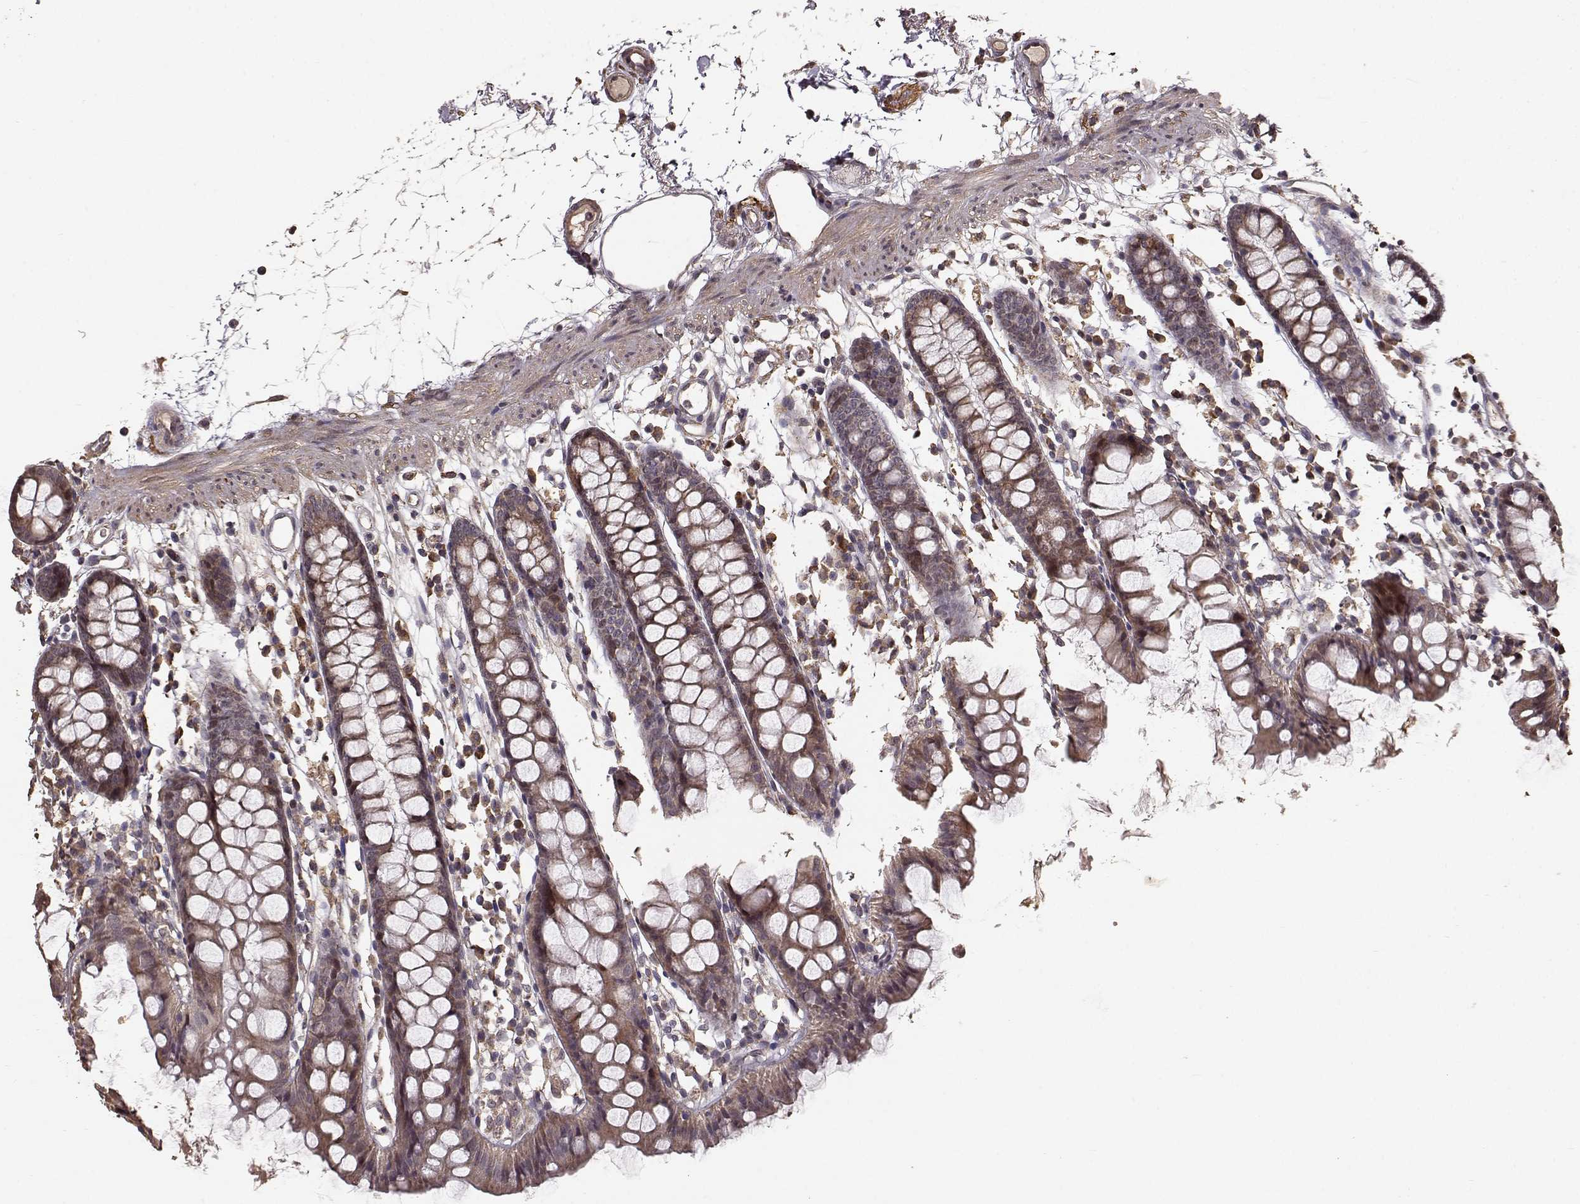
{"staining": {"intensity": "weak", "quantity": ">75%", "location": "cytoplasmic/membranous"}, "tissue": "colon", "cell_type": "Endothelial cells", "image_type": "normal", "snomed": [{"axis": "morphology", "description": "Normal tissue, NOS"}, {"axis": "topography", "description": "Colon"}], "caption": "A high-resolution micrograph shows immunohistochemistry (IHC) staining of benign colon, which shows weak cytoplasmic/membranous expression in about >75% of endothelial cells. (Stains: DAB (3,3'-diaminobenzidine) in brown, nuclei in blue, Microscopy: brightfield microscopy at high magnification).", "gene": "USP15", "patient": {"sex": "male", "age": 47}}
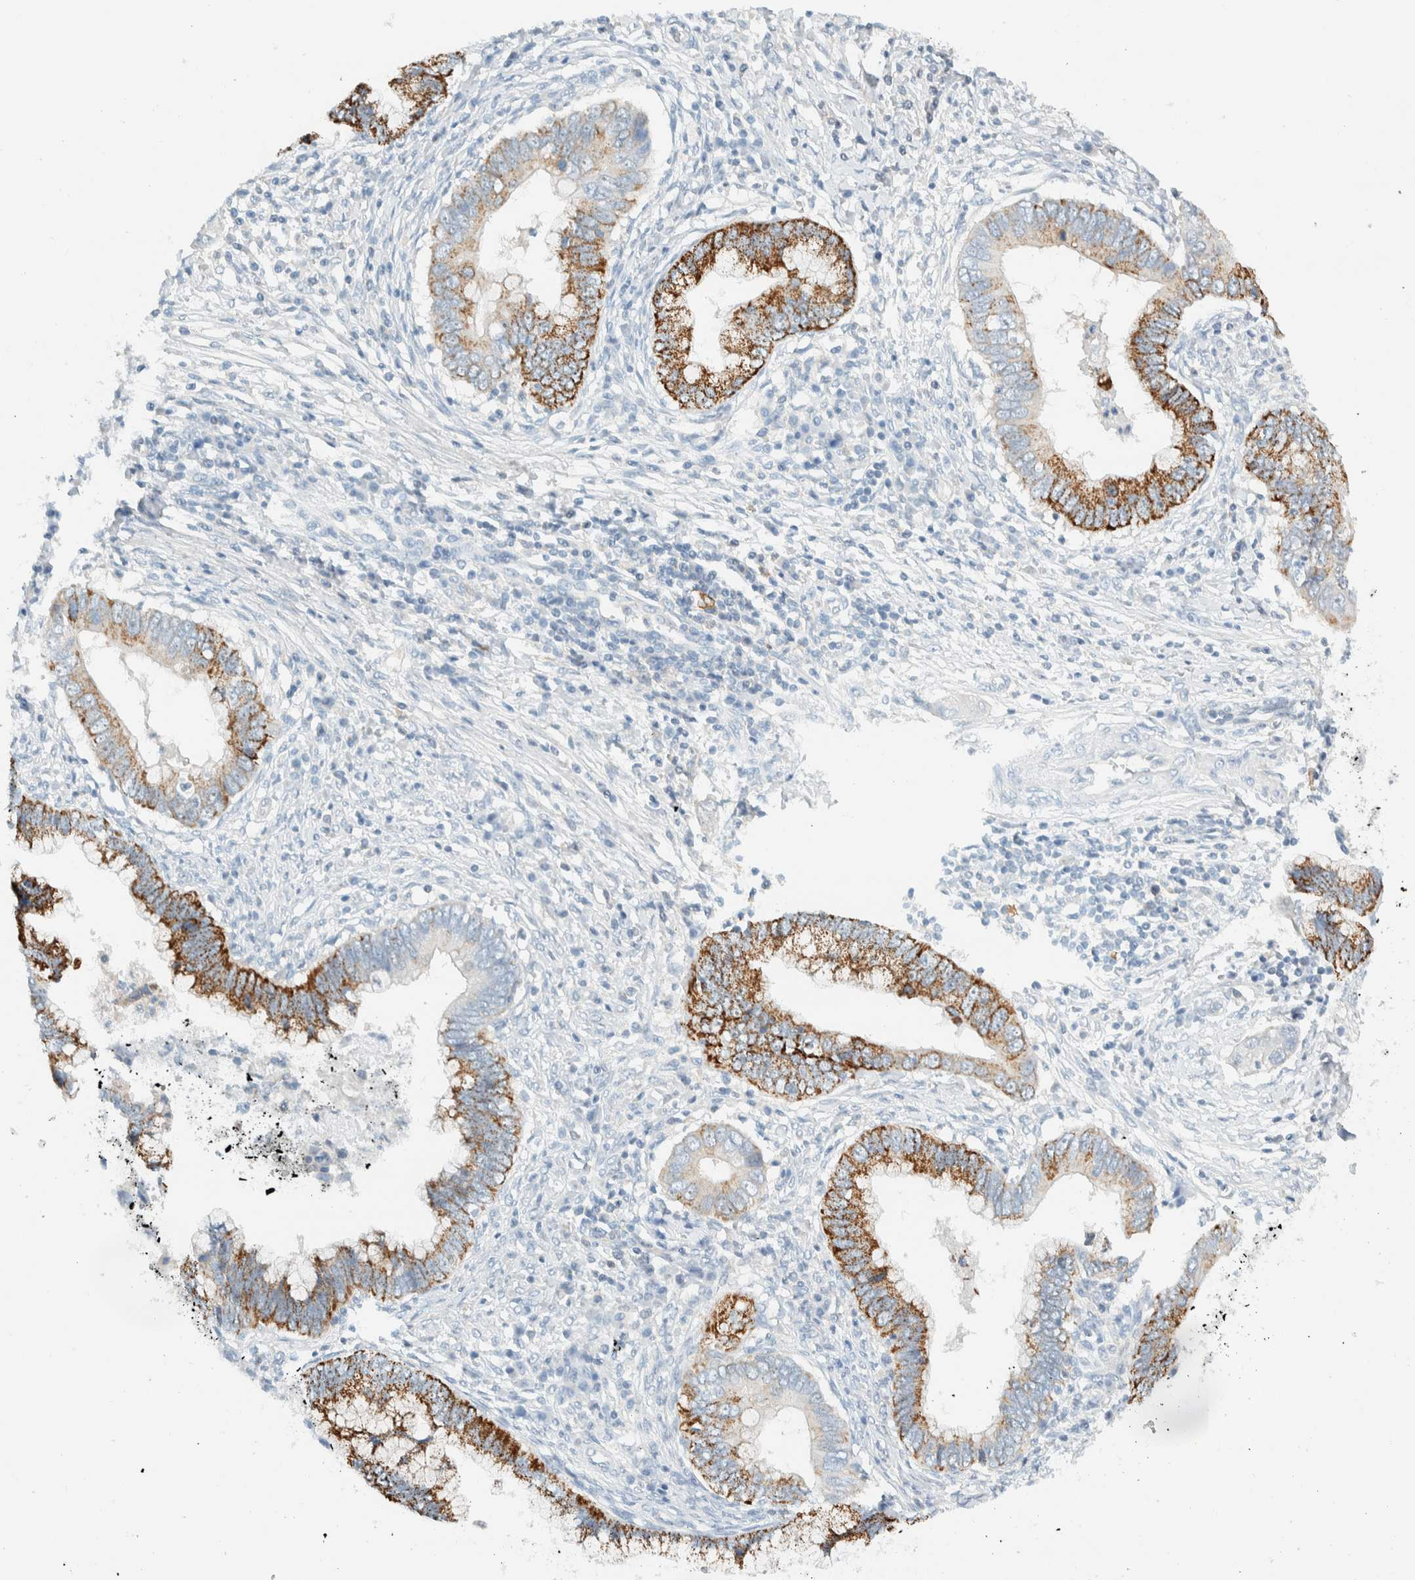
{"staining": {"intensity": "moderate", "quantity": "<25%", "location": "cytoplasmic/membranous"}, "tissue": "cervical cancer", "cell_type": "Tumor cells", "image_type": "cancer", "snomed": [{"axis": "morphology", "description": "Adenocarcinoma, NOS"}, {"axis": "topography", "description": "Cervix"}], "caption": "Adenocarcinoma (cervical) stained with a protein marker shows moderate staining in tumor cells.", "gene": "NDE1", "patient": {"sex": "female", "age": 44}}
---
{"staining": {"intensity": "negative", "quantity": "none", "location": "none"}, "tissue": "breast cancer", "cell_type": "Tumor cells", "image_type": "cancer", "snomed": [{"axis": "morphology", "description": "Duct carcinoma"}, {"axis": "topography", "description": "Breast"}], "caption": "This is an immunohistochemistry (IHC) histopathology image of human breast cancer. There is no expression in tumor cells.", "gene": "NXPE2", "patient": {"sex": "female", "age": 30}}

> EXERCISE:
Look above for the line with "high-resolution micrograph shows" and the line with "(cervical) stained with", then copy them and all lines in between exactly as written, and only those, without any pictures.

> RESPONSE BOX:
{"staining": {"intensity": "weak", "quantity": ">75%", "location": "cytoplasmic/membranous"}, "tissue": "colon", "cell_type": "Endothelial cells", "image_type": "normal", "snomed": [{"axis": "morphology", "description": "Normal tissue, NOS"}, {"axis": "topography", "description": "Colon"}], "caption": "A high-resolution micrograph shows immunohistochemistry (IHC) staining of benign colon, which shows weak cytoplasmic/membranous expression in about >75% of endothelial cells. (Stains: DAB (3,3'-diaminobenzidine) in brown, nuclei in blue, Microscopy: brightfield microscopy at high magnification).", "gene": "USP15", "patient": {"sex": "male", "age": 47}}
{"staining": {"intensity": "moderate", "quantity": "<25%", "location": "cytoplasmic/membranous"}, "tissue": "cervical cancer", "cell_type": "Tumor cells", "image_type": "cancer", "snomed": [{"axis": "morphology", "description": "Adenocarcinoma, NOS"}, {"axis": "topography", "description": "Cervix"}], "caption": "Adenocarcinoma (cervical) stained with a protein marker shows moderate staining in tumor cells.", "gene": "NDE1", "patient": {"sex": "female", "age": 44}}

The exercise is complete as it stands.